As shown in FIG. 2, a power source cell 21 for the internal circuit, a power source cell 22 for the input/output circuit and a common ground cell 23 are provided in each cell formation area 30. These cells 21, 22 and 23 are arranged next to the terminals 13A, 13B and 13C, respectively. FIG. 3 shows the block diagram of the semiconductor integrated circuit device 10, and also shows the schematic arrangement of the terminals 13A, 13B and 13C in connection with the cells 21, 22 and 23. The power source terminal 13A is connected to the power source cell 21 via internal wiring 24, and the power source cell 21 is connected to the internal circuit 20 via another internal wiring 25. The second power source cell 13B is connected to the power source cell 22 via internal wiring 26. The common ground terminal 13C is connected to a common ground cell 23 via internal wiring 27, and the common ground cell 23 is connected to the internal circuit 20 via internal wiring 28. The power source terminal 13A is also connected to the power source wiring 15 via the ground cell 21, the power source terminal 13B is also connected to the power source wiring 14 via the power source cell 22, and the ground terminal 13C is also connected to the common ground wiring 16 via the common ground cell 23. In each cell formation area 30, therefore, the three cells 21, 22 and 23 are electrically connected to each other via the wiring 14, 15 and 16.

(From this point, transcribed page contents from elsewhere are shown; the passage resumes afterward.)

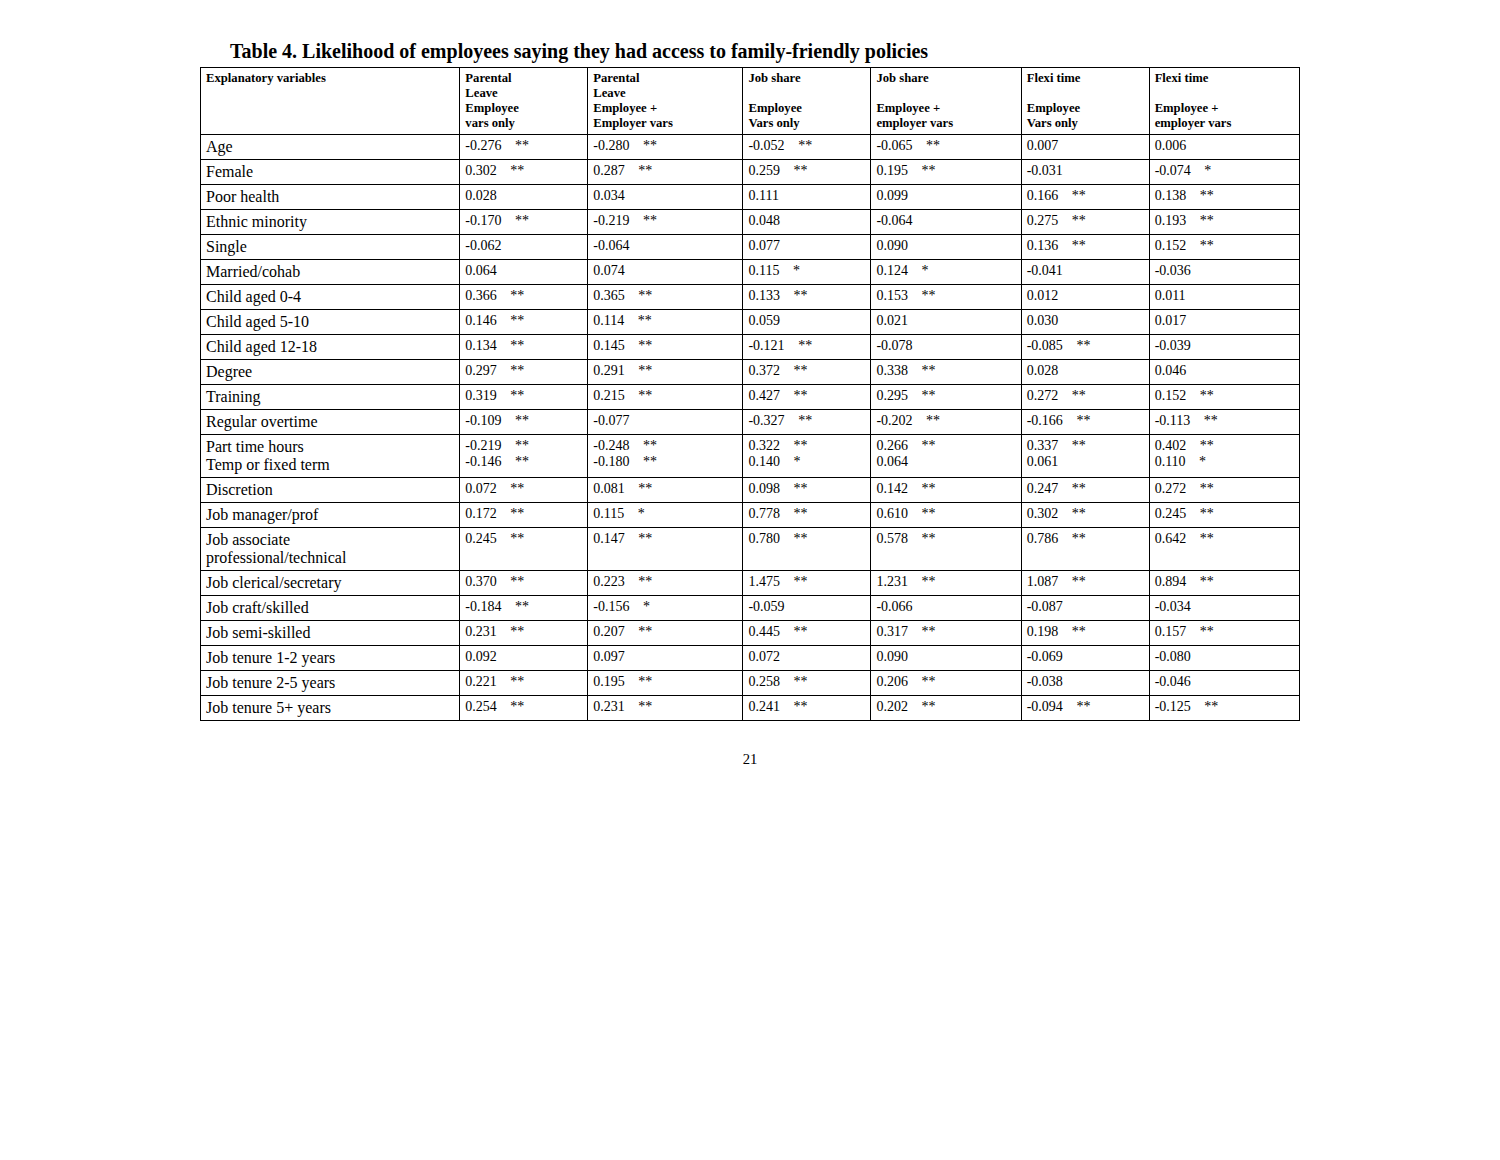Table 4. Likelihood of employees saying they had access to family-friendly policies
| Explanatory variables | Parental Leave Employee vars only | Parental Leave Employee + Employer vars | Job share Employee Vars only | Job share Employee + employer vars | Flexi time Employee Vars only | Flexi time Employee + employer vars |
| --- | --- | --- | --- | --- | --- | --- |
| Age | -0.276 ** | -0.280 ** | -0.052 ** | -0.065 ** | 0.007 | 0.006 |
| Female | 0.302 ** | 0.287 ** | 0.259 ** | 0.195 ** | -0.031 | -0.074 * |
| Poor health | 0.028 | 0.034 | 0.111 | 0.099 | 0.166 ** | 0.138 ** |
| Ethnic minority | -0.170 ** | -0.219 ** | 0.048 | -0.064 | 0.275 ** | 0.193 ** |
| Single | -0.062 | -0.064 | 0.077 | 0.090 | 0.136 ** | 0.152 ** |
| Married/cohab | 0.064 | 0.074 | 0.115 * | 0.124 * | -0.041 | -0.036 |
| Child aged 0-4 | 0.366 ** | 0.365 ** | 0.133 ** | 0.153 ** | 0.012 | 0.011 |
| Child aged 5-10 | 0.146 ** | 0.114 ** | 0.059 | 0.021 | 0.030 | 0.017 |
| Child aged 12-18 | 0.134 ** | 0.145 ** | -0.121 ** | -0.078 | -0.085 ** | -0.039 |
| Degree | 0.297 ** | 0.291 ** | 0.372 ** | 0.338 ** | 0.028 | 0.046 |
| Training | 0.319 ** | 0.215 ** | 0.427 ** | 0.295 ** | 0.272 ** | 0.152 ** |
| Regular overtime | -0.109 ** | -0.077 | -0.327 ** | -0.202 ** | -0.166 ** | -0.113 ** |
| Part time hours Temp or fixed term | -0.219 ** -0.146 ** | -0.248 ** -0.180 ** | 0.322 ** 0.140 * | 0.266 ** 0.064 | 0.337 ** 0.061 | 0.402 ** 0.110 * |
| Discretion | 0.072 ** | 0.081 ** | 0.098 ** | 0.142 ** | 0.247 ** | 0.272 ** |
| Job manager/prof | 0.172 ** | 0.115 * | 0.778 ** | 0.610 ** | 0.302 ** | 0.245 ** |
| Job associate professional/technical | 0.245 ** | 0.147 ** | 0.780 ** | 0.578 ** | 0.786 ** | 0.642 ** |
| Job clerical/secretary | 0.370 ** | 0.223 ** | 1.475 ** | 1.231 ** | 1.087 ** | 0.894 ** |
| Job craft/skilled | -0.184 ** | -0.156 * | -0.059 | -0.066 | -0.087 | -0.034 |
| Job semi-skilled | 0.231 ** | 0.207 ** | 0.445 ** | 0.317 ** | 0.198 ** | 0.157 ** |
| Job tenure 1-2 years | 0.092 | 0.097 | 0.072 | 0.090 | -0.069 | -0.080 |
| Job tenure 2-5 years | 0.221 ** | 0.195 ** | 0.258 ** | 0.206 ** | -0.038 | -0.046 |
| Job tenure 5+ years | 0.254 ** | 0.231 ** | 0.241 ** | 0.202 ** | -0.094 ** | -0.125 ** |
21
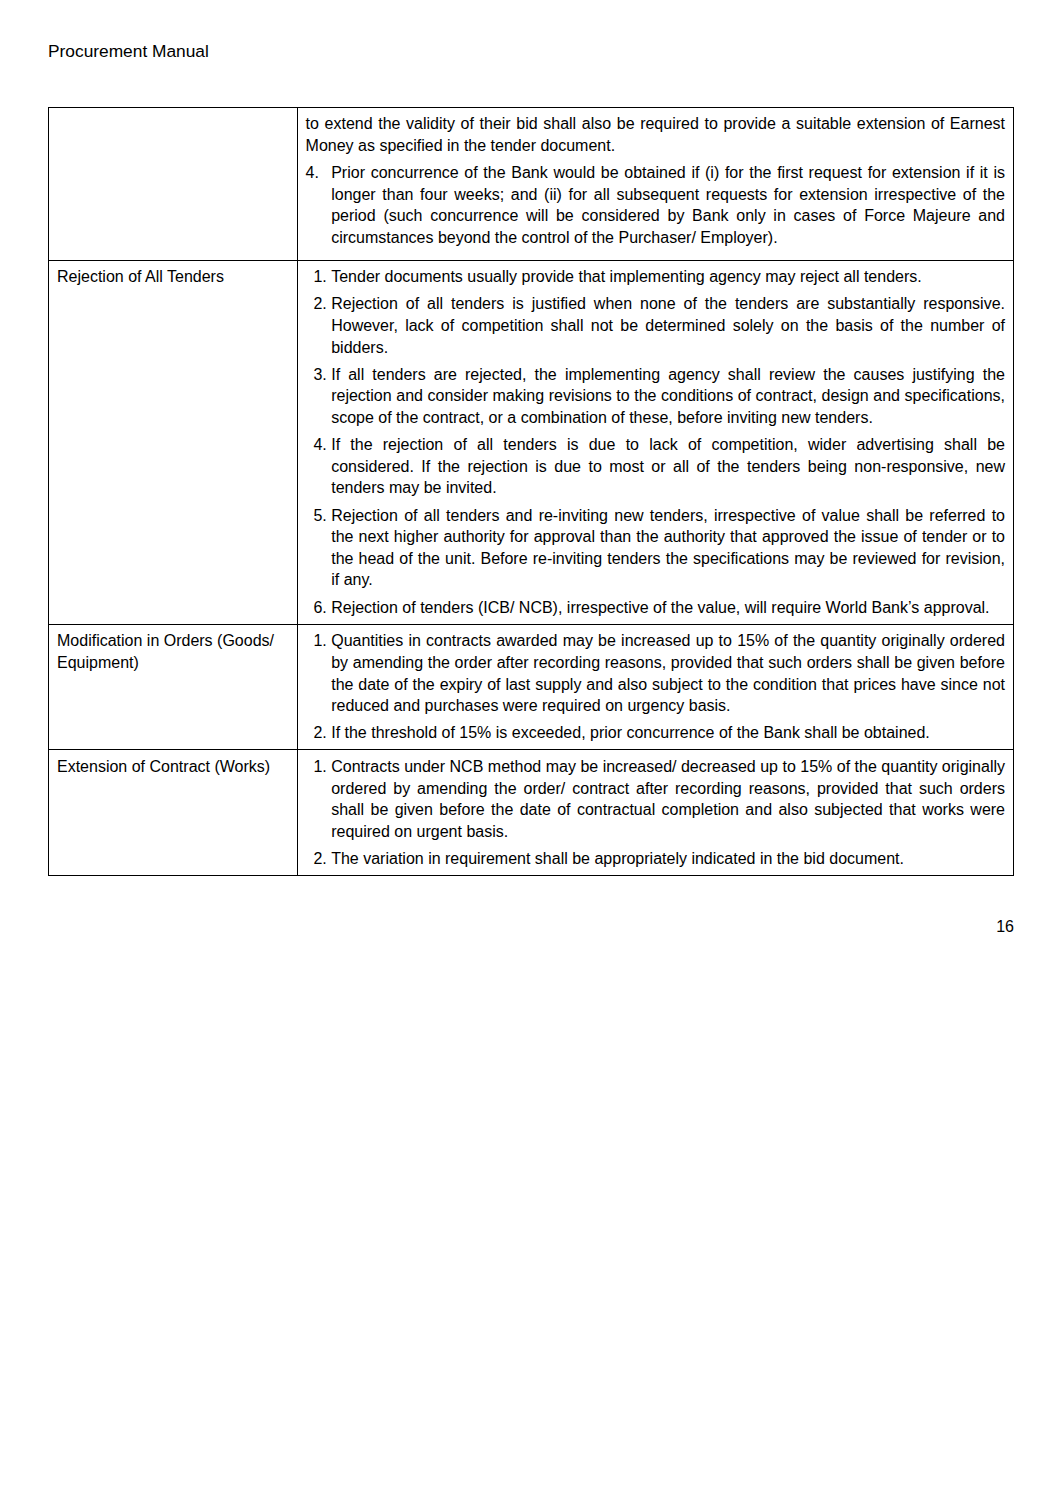Procurement Manual
| | to extend the validity of their bid shall also be required to provide a suitable extension of Earnest Money as specified in the tender document. 4. Prior concurrence of the Bank would be obtained if (i) for the first request for extension if it is longer than four weeks; and (ii) for all subsequent requests for extension irrespective of the period (such concurrence will be considered by Bank only in cases of Force Majeure and circumstances beyond the control of the Purchaser/ Employer). |
| Rejection of All Tenders | Tender documents usually provide that implementing agency may reject all tenders. Rejection of all tenders is justified when none of the tenders are substantially responsive. However, lack of competition shall not be determined solely on the basis of the number of bidders. If all tenders are rejected, the implementing agency shall review the causes justifying the rejection and consider making revisions to the conditions of contract, design and specifications, scope of the contract, or a combination of these, before inviting new tenders. If the rejection of all tenders is due to lack of competition, wider advertising shall be considered. If the rejection is due to most or all of the tenders being non-responsive, new tenders may be invited. Rejection of all tenders and re-inviting new tenders, irrespective of value shall be referred to the next higher authority for approval than the authority that approved the issue of tender or to the head of the unit. Before re-inviting tenders the specifications may be reviewed for revision, if any. Rejection of tenders (ICB/ NCB), irrespective of the value, will require World Bank’s approval. |
| Modification in Orders (Goods/ Equipment) | Quantities in contracts awarded may be increased up to 15% of the quantity originally ordered by amending the order after recording reasons, provided that such orders shall be given before the date of the expiry of last supply and also subject to the condition that prices have since not reduced and purchases were required on urgency basis. If the threshold of 15% is exceeded, prior concurrence of the Bank shall be obtained. |
| Extension of Contract (Works) | Contracts under NCB method may be increased/ decreased up to 15% of the quantity originally ordered by amending the order/ contract after recording reasons, provided that such orders shall be given before the date of contractual completion and also subjected that works were required on urgent basis. The variation in requirement shall be appropriately indicated in the bid document. |
16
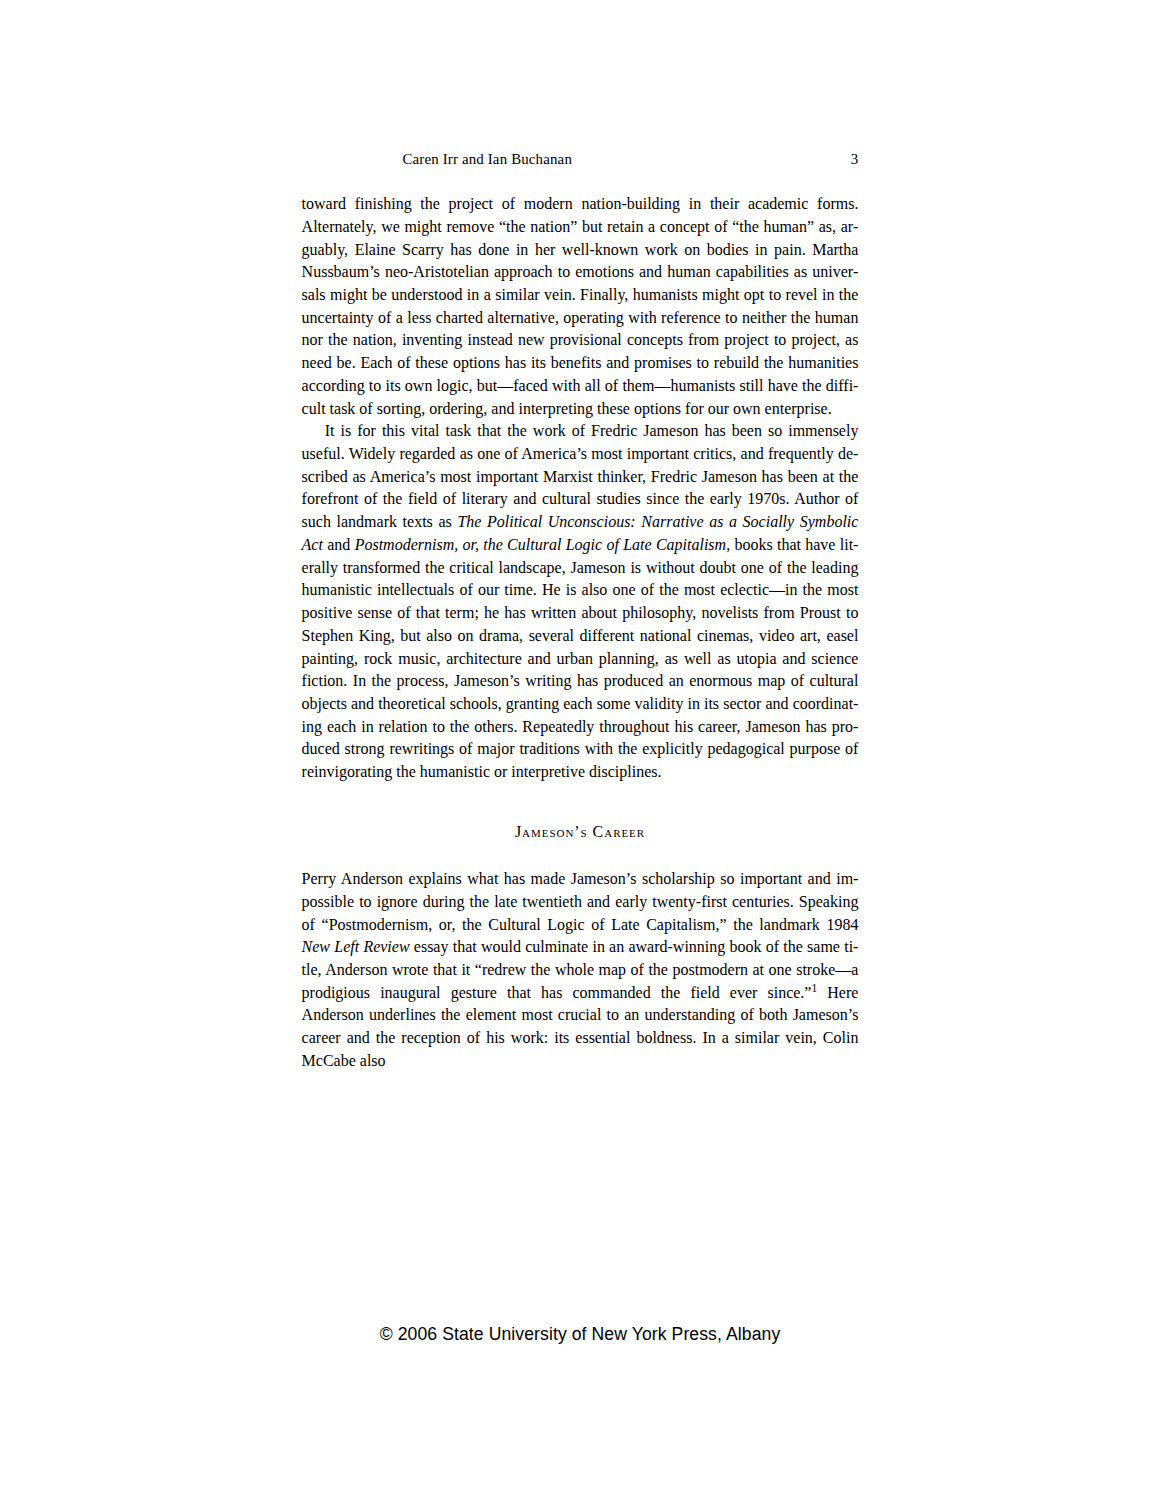Caren Irr and Ian Buchanan 3
toward finishing the project of modern nation-building in their academic forms. Alternately, we might remove “the nation” but retain a concept of “the human” as, arguably, Elaine Scarry has done in her well-known work on bodies in pain. Martha Nussbaum’s neo-Aristotelian approach to emotions and human capabilities as universals might be understood in a similar vein. Finally, humanists might opt to revel in the uncertainty of a less charted alternative, operating with reference to neither the human nor the nation, inventing instead new provisional concepts from project to project, as need be. Each of these options has its benefits and promises to rebuild the humanities according to its own logic, but—faced with all of them—humanists still have the difficult task of sorting, ordering, and interpreting these options for our own enterprise.
It is for this vital task that the work of Fredric Jameson has been so immensely useful. Widely regarded as one of America’s most important critics, and frequently described as America’s most important Marxist thinker, Fredric Jameson has been at the forefront of the field of literary and cultural studies since the early 1970s. Author of such landmark texts as The Political Unconscious: Narrative as a Socially Symbolic Act and Postmodernism, or, the Cultural Logic of Late Capitalism, books that have literally transformed the critical landscape, Jameson is without doubt one of the leading humanistic intellectuals of our time. He is also one of the most eclectic—in the most positive sense of that term; he has written about philosophy, novelists from Proust to Stephen King, but also on drama, several different national cinemas, video art, easel painting, rock music, architecture and urban planning, as well as utopia and science fiction. In the process, Jameson’s writing has produced an enormous map of cultural objects and theoretical schools, granting each some validity in its sector and coordinating each in relation to the others. Repeatedly throughout his career, Jameson has produced strong rewritings of major traditions with the explicitly pedagogical purpose of reinvigorating the humanistic or interpretive disciplines.
Jameson’s Career
Perry Anderson explains what has made Jameson’s scholarship so important and impossible to ignore during the late twentieth and early twenty-first centuries. Speaking of “Postmodernism, or, the Cultural Logic of Late Capitalism,” the landmark 1984 New Left Review essay that would culminate in an award-winning book of the same title, Anderson wrote that it “redrew the whole map of the postmodern at one stroke—a prodigious inaugural gesture that has commanded the field ever since.”1 Here Anderson underlines the element most crucial to an understanding of both Jameson’s career and the reception of his work: its essential boldness. In a similar vein, Colin McCabe also
© 2006 State University of New York Press, Albany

In this embodiment, a relatively low voltage (e.g., 1.5V) is applied to the power source terminal 13A for voltage feeding to the internal circuit 20 whereas a relatively high voltage (e.g., 3.3V) is applied to the power source terminal 13B for voltage feeding to the input/output circuit power source cell 22.
The cell formation area 30 has the input cell 31 to supply the input signal, which is given from the signal input terminal Tin, to the internal circuit 20. The cell formation area 30 also has the output cell 32 to supply the output signal (e.g., calculation results obtained from the internal circuit 20) to the signal output terminal Tout. The input cell 31 and output cell 32 constitute the input/output circuit 33. The input cell 31 is connected to the internal circuit 20 via the internal wiring 34, and the output cell 32 is connected to the internal circuit 20 via another internal wiring 35. The signal input terminal Tin and signal output terminal Tout are located above the cell formation area 30 and below the wiring 14 and 15 (or wiring 15 and 16). Signals are introduced to the internal circuit 20 from the signal input terminal Tin, and the calculation results of the internal circuit 20 (i.e., output signals) are supplied from the signal output terminal Tout.
The structures shown in FIGS. 2 and 3 are also employed in other three unit terminal groups 40 in FIG. 1A. Note that there are four unit terminal groups 40 in FIG. 1A. Therefore, the cells 21, 22 and 23 associated with each unit terminal group 40 are connected to the cells 21, 22 and 23 associated with the other three unit terminal groups 40 via the wiring 14, 15 and 16.
Referring now to FIG. 4, the detail of the three cells 21, 22 and 23 will be described. The power source cell 21 for the internal circuit includes a protective circuit 21A. The protective circuit 21A is, for example, used to deal with electrostatic discharge (ESD). The power source cell 22 for the input/output circuit includes a protective circuit 22A. The common ground cell 23 includes a protective circuit 23A, and bypass capacitors C1 and C2 connected to ends of the protective circuit 23A. The bypass capacitors C1 and C2 may be implemented in the form of gate capacitors of MOS transistors or ordinary capacitors on the wiring.
The common ground cell 23 is connected to the internal circuit power source cell 21 via the internal circuit 20 and to the input/output circuit power source cell 22 via the input/output circuit 33. Thus, drive currents to drive the internal circuit 20 and input/output circuit 33 flow to the common ground terminal 13C via the common ground cell 23, and further flow out of the semiconductor device 10 from the common ground terminal 13C.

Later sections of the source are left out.